QUESTIONS DE COMPRÉHENSION →
(1) D'après le texte source, jusqu'à quelle distance porte l'appareil radio de la patrouille ?
(2) Les affirmations suivantes sont-elles conformes au texte source ? Répondez par oui ou par non, et citez pour chacune les mots du texte qui permettent de trancher.
(a) Les méharistes restent en permanence juchés sur leur monture.
(b) Le groupement de méharistes opère dans la région de Douz, au sud de la Tunisie.
(c) L'attentat du 29 octobre a été commis par une femme kamikaze.
(3) Recopiez fidèlement le passage du texte source qui va de « Kalachnikov en bandoulière, son » à « base ses analyses. ».

TEXTE SOURCE →

>>

TUNISIE, LES SENTINELLES DU DÉSERT
C’est dans les replis inviolables du désert que les terroristes en déroute tentent de reconstituer des unités de combattants
L’attentat commis par une femme kamikaze le 29 octobre dernier en plein coeur de Tunis a réveillé le spectre du terrorisme. Pour contenir les infiltrations
venues du désert algérien et de la frontière libyenne, la Tunisie ne mise pas que sur la haute technologie : elle s’appuie également sur le savoir-faire des méharistes. Nous avons patrouillé avec ces pisteurs
de djihadistes à dos de dromadaire.
Kalachnikov en bandoulière, son chèche mouillé de sueur, le chef de patrouille Saïd Mbikha cale sa foulée sur celle à l’amble rapide d’Ahmed, matricule 1198 – un magnifique targui mâle, cette race de dromadaire taillée pour la rudesse du Sahara. Sous un soleil brûlant, le vieux militaire aux moustaches grises ouvre la route entre dunes et broussailles, suivi d’une dizaine d’hommes cheminant en babouches à côté de leur monture. Ils ne la chevauchent qu’en cas d’extrême fatigue, et uniquement à tour de rôle, pour rester au plus près des traces imprimées dans le sable. Depuis le temps qu’il arpente ce vaste désert qui l’a vu naître un jour de 1964, Saïd sait déchiffrer toutes les empreintes. Il dit que chaque d’elles est un « événement », sur laquelle il base ses analyses.
Un buisson incliné sur la droite lui indique qu’un véhicule a filé vers le sud. Le pas légèrement enfoncé d’un dromadaire lui enseigne que l’animal porte un lourd chargement, peut-être un blessé. Des pots de yaourts abandonnés sous un talus révèlent le passage récent d’un groupe en provenance d’Algérie. Le spécialiste radio transmet méticuleusement chaque information à la base, en haute fréquence cryptée, depuis l’antique appareil sanglé au dos de sa bête. La longue antenne dressée vers le blanc du ciel est reliée à un combiné de téléphone et porte jusqu’à 70 kilomètres, explique fièrement le technicien. La mission de ce deuxième groupement territorial saharien de méharistes est d’assurer une présence militaire dans les coins les plus reculés de la région accidentée de Douz, au sud de la Tunisie, où aucun véhicule ne peut se rendre, afin de pister contrebandiers, braconniers et terroristes. Déjà, lors de la conquête du Sud algérien, la France coloniale s’était beaucoup appuyée sur le savoirfaire de ces sentinelles du désert pour pacifier les populations nomades et, plus tard, traquer les soldats de l’Armée de libération nationale.

<<

EXTRAITS DES DOCUMENTS →

>>

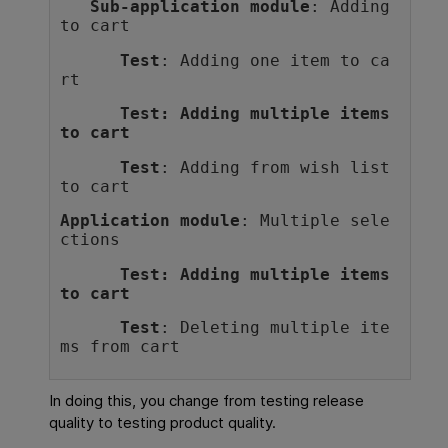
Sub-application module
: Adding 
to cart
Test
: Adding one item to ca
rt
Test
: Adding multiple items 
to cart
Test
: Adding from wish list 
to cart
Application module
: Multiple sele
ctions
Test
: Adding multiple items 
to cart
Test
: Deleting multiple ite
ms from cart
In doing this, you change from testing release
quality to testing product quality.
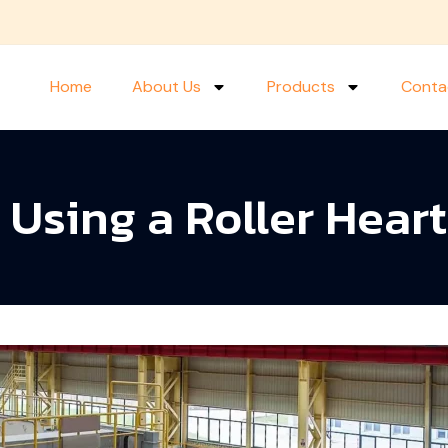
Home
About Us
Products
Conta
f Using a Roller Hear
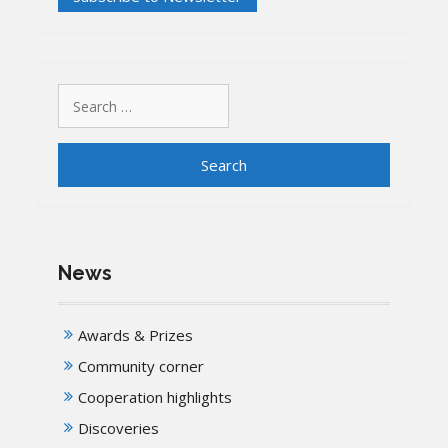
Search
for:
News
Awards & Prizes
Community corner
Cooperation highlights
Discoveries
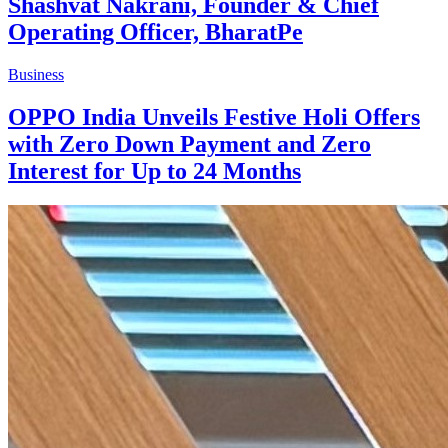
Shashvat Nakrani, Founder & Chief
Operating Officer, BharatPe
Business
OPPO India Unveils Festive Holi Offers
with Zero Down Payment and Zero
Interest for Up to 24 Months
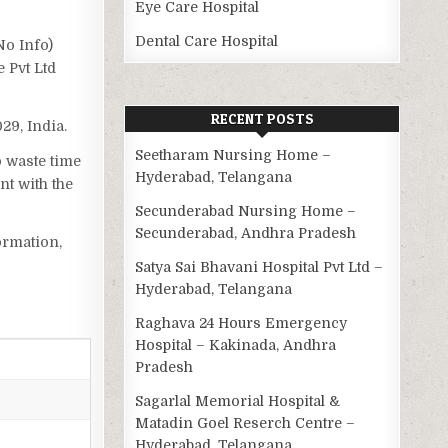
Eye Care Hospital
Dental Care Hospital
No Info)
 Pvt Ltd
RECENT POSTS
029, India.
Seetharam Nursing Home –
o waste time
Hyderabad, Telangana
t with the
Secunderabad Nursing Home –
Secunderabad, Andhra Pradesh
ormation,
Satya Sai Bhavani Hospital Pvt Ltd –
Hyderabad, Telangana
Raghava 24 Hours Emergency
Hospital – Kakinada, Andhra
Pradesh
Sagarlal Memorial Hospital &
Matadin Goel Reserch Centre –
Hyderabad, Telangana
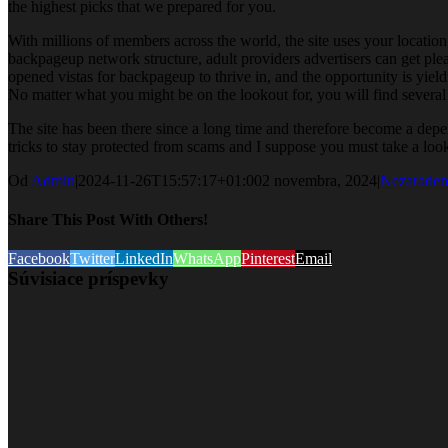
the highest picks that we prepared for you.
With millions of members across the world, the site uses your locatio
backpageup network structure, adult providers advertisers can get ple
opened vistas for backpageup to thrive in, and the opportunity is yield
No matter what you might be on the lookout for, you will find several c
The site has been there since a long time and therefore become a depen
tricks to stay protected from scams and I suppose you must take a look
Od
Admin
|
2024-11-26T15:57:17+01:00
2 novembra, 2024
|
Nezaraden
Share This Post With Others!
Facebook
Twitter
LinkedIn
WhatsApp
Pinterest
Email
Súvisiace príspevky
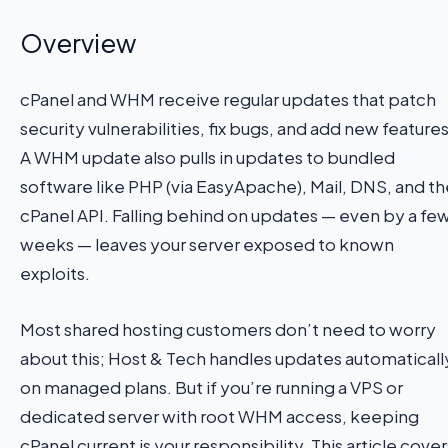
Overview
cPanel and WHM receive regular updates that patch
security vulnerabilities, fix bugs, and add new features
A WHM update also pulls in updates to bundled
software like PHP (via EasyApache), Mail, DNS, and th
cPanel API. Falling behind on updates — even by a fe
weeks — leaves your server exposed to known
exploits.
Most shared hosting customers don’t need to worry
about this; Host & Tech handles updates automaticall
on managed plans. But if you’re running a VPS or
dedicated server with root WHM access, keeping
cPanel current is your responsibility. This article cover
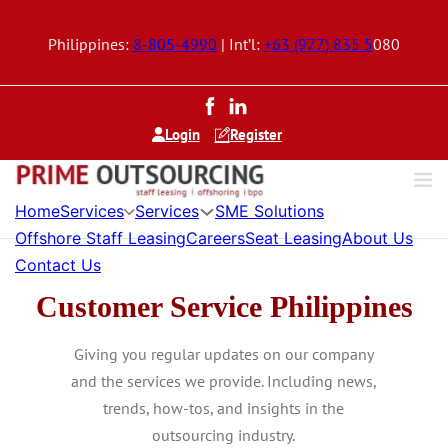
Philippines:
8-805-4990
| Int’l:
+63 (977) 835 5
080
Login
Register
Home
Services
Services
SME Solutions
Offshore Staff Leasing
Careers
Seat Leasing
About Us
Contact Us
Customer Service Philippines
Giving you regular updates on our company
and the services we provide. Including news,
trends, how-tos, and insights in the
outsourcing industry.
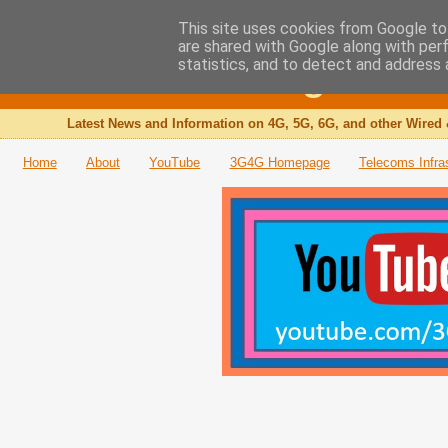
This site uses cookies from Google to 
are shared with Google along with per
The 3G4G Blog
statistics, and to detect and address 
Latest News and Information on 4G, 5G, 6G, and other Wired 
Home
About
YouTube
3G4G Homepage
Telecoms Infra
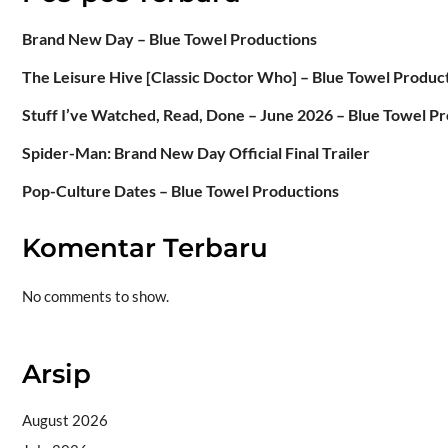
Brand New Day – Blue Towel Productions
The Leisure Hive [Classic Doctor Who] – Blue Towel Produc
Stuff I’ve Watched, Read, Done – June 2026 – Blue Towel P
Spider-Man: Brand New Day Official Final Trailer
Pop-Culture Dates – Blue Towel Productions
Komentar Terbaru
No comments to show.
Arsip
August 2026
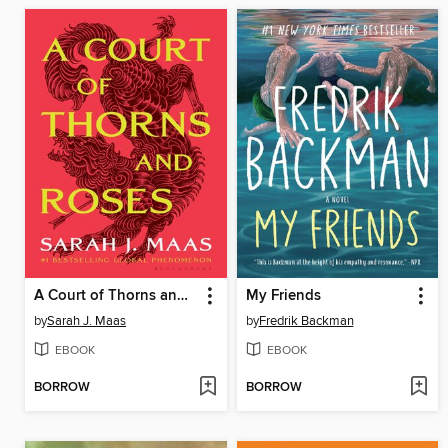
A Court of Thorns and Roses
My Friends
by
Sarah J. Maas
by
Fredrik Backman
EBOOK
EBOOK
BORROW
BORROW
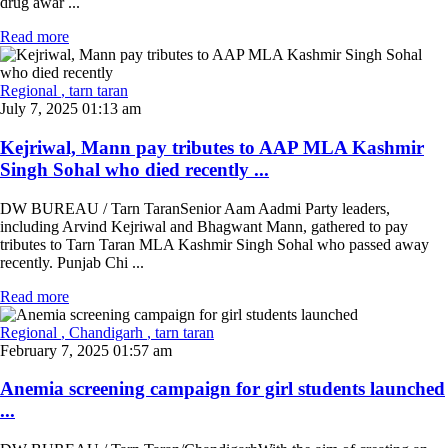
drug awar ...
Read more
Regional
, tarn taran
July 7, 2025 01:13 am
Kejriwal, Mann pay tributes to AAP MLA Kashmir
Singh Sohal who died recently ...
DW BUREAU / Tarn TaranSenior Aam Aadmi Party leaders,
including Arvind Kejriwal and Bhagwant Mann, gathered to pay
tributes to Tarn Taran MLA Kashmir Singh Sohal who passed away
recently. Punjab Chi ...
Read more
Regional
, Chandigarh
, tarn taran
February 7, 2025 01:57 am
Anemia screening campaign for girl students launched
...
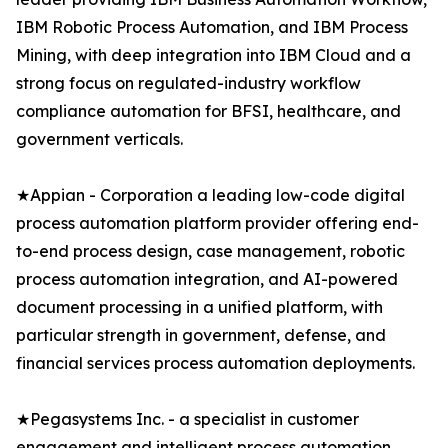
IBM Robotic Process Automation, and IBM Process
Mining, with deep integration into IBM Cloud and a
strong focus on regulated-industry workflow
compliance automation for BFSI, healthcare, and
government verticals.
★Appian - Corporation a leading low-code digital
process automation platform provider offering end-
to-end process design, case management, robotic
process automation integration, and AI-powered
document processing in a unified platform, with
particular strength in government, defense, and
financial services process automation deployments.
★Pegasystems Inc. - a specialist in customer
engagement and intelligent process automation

<<

CORRIGÉ DES EXERCICES →
(1) Jusqu'à 70 kilomètres.

(2)
(a) Non : « Ils ne la chevauchent qu’en cas d’extrême fatigue, et uniquement à tour de rôle ».
(b) Oui : « dans les coins les plus reculés de la région accidentée de Douz, au sud de la Tunisie ».
(c) Oui : « L’attentat commis par une femme kamikaze le 29 octobre dernier ».

(3)
Kalachnikov en bandoulière, son chèche mouillé de sueur, le chef de patrouille Saïd Mbikha cale sa foulée sur celle à l’amble rapide d’Ahmed, matricule 1198 – un magnifique targui mâle, cette race de dromadaire taillée pour la rudesse du Sahara. Sous un soleil brûlant, le vieux militaire aux moustaches grises ouvre la route entre dunes et broussailles, suivi d’une dizaine d’hommes cheminant en babouches à côté de leur monture. Ils ne la chevauchent qu’en cas d’extrême fatigue, et uniquement à tour de rôle, pour rester au plus près des traces imprimées dans le sable. Depuis le temps qu’il arpente ce vaste désert qui l’a vu naître un jour de 1964, Saïd sait déchiffrer toutes les empreintes. Il dit que chaque d’elles est un « événement », sur laquelle il base ses analyses.